وَاعْتَصِمُوا بِحَبْلِ اللّٰهِ جَم۪يعاً وَلَا تَفَرَّقُواۖ وَاذْكُرُوا نِعْمَتَ اللّٰهِ عَلَيْكُمْ اِذْ كُنْتُمْ اَعْدَٓاءً فَاَلَّفَ بَيْنَ قُلُوبِكُمْ فَاَصْبَحْتُمْ بِنِعْمَتِه۪ٓ اِخْوَاناًۚ وَكُنْتُمْ عَلٰى شَفَا حُفْرَةٍ مِنَ النَّارِ فَاَنْقَذَكُمْ مِنْهَاۜ كَذٰلِكَ يُبَيِّنُ اللّٰهُ لَكُمْ اٰيَاتِه۪ لَعَلَّكُمْ تَهْتَدُونَ
“Hep birlikte Allah’ın ipine sımsıkı yapışın; bölünüp parçalanmayın. Allah’ın size olan nimetini hatırlayın. Hani siz birbirinize düşman idiniz de Allah gönüllerinizi birleştirdi ve O’nun nimeti sayesinde kardeş oldunuz. Siz bir ateş çukurunun tam kenarında iken oradan da sizi Allah kurtarmıştı. İşte Allah size ayetlerini böyle açıklıyor ki doğru yolu bulasınız.”
Kur’an’ı Kerim’de onca ayet varken Rusya Devlet Başkanı Putin’in bu ayeti okuması oldukça manidardır ve bu ayet çok özenle seçilmiş bir ayet olduğu ortadadır. Putin bu ayeti her ne kadar Yemen bağlamında söylemiş olsa da Suriye bağlamında ele almak daha doğru olacaktır. Daha da sınırlandıracak olursak her ne kadar aynı masada İran Cumhurbaşkanı Hasan Ruhani bulunuyor olsa da Erdoğan’a dönük bir mesaj olarak değerlendirilebilir. Yani asıl muhatap Erdoğan’dır.

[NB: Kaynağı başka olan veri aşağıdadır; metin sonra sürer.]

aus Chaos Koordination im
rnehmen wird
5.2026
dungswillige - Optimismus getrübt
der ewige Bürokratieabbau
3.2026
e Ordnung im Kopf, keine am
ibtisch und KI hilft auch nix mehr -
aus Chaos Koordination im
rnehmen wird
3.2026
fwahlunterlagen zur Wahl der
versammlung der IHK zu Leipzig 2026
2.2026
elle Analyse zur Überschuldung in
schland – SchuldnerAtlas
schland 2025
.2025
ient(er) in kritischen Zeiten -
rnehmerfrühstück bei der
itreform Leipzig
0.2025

Erdoğan Suriye devriminin başından beri görünürde Esed’e karşı bir politika yürütmüş ve her defasında Esed’in gitmesi gerektiğini söylemiştir. Tabii ki Erdoğan’ın bu tavrı gerçekçi değildir. Hem Suriye halkını hem de kendi halkını manipüle etmekten başka bir şey değildir. Erdoğan, devrimin başından beri Amerikan siyaseti gereği Esed’i ayakta tutmak ve ona can suyu vermek için kirli ve oldukça da sinsi bir siyaset yürütmüştür. Dolayısıyla Putin’in bu çağrısı ile Esed ve Erdoğan arasındaki ihtilafların bir kenara bırakılması talep edilmiştir. Başka bir tabirle Putin açık bir şekilde şunu ifade etmiştir: “Ey Erdoğan, sen bundan sonra Esed’le aranda olan bir takım sözde ihtilafları bir kenara bırakarak onunla iyi geçin. Bak! Hem iman etmiş olduğunuz Allah sizi birbirinizle kardeş kıldı. Gönüllerinizi birleştirdi. Gün kardeşlik, birlik ve beraberlik günüdür. Artık bundan sonra dargınlıkları bırakıp barışınız. Yoksa gücünüz elden gider. Şayet siz böyle davranmaya devam ederseniz Suriye meselesini çözemeyiz. Tekrardan Suriye’de birtakım gruplar ortaya çıkar ve bu sefer gerçek anlamda bir Hilafet kurarlarsa şimdiye kadar vermiş olduğumuz tüm mücadelemiz boşa gider” demek istemiş ve aynı zamanda Esed’i Suriye’nin tek meşru yöneticisi olarak kabul etmesini kendisinden talep etmiştir. Buna ilave olarak Rusya’da artık yorulmuş ve yıpranmıştır. Suriye’de ciddi anlamda insani ve maddi kayıpları olmuş ve bir an önce Suriye’den çıkmak istemektedir.
Diğer yandan ise Erdoğan, Putin’in bu açıklaması üzerine kendisine sorulan soruya şu şekilde cevap vermiştir: Yemen'in yerle yeksan olduğunu belirten Erdoğan, "Acaba müsebbibi kimlerdir? Bunların üzerinde durmak lazım. Artık Yemen'in yeniden inşa ve ihyası için ne gibi çalışmalar yapabiliriz, bunu düşünmemiz gerekiyor" dedi.
Erdoğan, Müslümanları katleden devletleri bilmesine rağmen Allah’tan korkmadan “Acaba müsebbibi kimlerdir?” diyebilecek kadar alçalmıştır. Şayet sen bilmiyorsan müsebbibin kim olduğunu -ki adın gibi biliyorsun- biz söyleyelim o zaman.
Bugün Suriye ve diğer İslami beldelerde Müslümanları katleden, dostum diye hitap ettiğin ve kendisine Aydın inciri ikram ettiğin Rus ayısı Putin’dir. Ayrıca, iman etmediği Allah’ın kitabından cüretkâr ve küstah bir tavırla ayet okuyan ve sizin de bu durum karşısında onu razı etme adına sessiz kaldığınız kâfir Putin’dir.
Suriye, Irak ve Yemen’deki Müslümanların katili olan Ruhani’dir.
Dış siyasetinizde ondan izinsiz hiçbir adım atamadığınız ve her defasında stratejik ortağımız ve dostumuz dediğiniz kâfir Amerika ve diğer sömürgeci kâfir Batılı devletlerdir. Sizin bunları bilmemeniz mümkün değildir. Her zamanki kurnazlığınızla halkı manipüle etmek için bunu söylüyorsunuz.
Dolayısıyla her zaman Müslümanların yanında olduğunu söyleyen Erdoğan, ümmetin katilleri başta Amerika, Rusya, İran ve diğer sömürgeci kâfir devletlerle aynı masada oturmuş ve onlarla stratejik ve dostluk anlaşmaları imzalayarak, onların cürümlerine ortak olmuştur.